We've defined a model in our service code as -
@JsonSerialize(include = JsonSerialize.Inclusion.NON_NULL)
public class SomeData {
public boolean tnAvailable;
@NonNull
public String sTempChange;
public boolean isTnAvailable() {
return faAvailable;
}
public void setTnAvailable(boolean faAvailable) {
this.faAvailable = faAvailable;
}
@Nonnull
public String getSTempChange() {
return sTempChange;
}
public void setSTempChange(@Nonnull String sTempChange) {
this.sTempChange = sTempChange;
}
}
When the api including the above model in response is queried , we get the response as -
"someData": {
"tnAvailable": true,
"stempChange": "trial_001"
}
What surprised us was the stempChange
(notice lowercase t
) instead of sTempChange
in the attributes of the response.
Suspecting the cause to be Jackson com.fasterxml.jackson.core:jackson-core:2.5.2 while serializing and deserializing of the objects during API calls since we do not alter the attribute using any other getter-setter ot wrapper. Why would this so happen and is serialization/deserialization the correct direction to look for this?
Edit - From the comment by @Windle, trying to explain what's different here. I re-iterate "The question though there relates pretty much to the same situation. Yet I 'm looking forward to the reason's for such implementation and documentation in fasterxml as well."

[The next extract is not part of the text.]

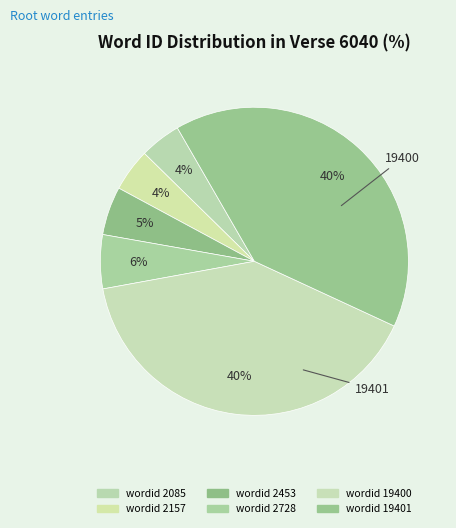

How many slices are in this pie chart?

6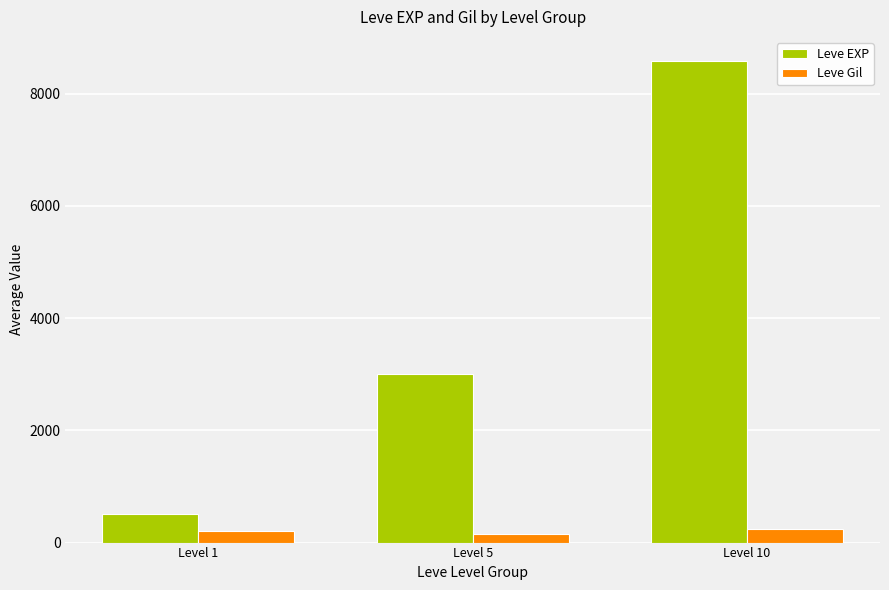

Which category has the lowest value in the Leve EXP series?

Level 1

Handling of multiple leading capital letters in getters/setters (like "getURL()", or "getFName()"). By default, Jackson will simply lower-case ALL leading upper-case letters, giving "url" and "fname". But if you enable MapperFeature.USE_STD_BEAN_NAMING (added in Jackson 2.5), it will follow what Java Bean naming convention would do, which is only lower-case a single upper-case leading letter; if multiple found, do nothing. That would result in properties "URL" and "FName".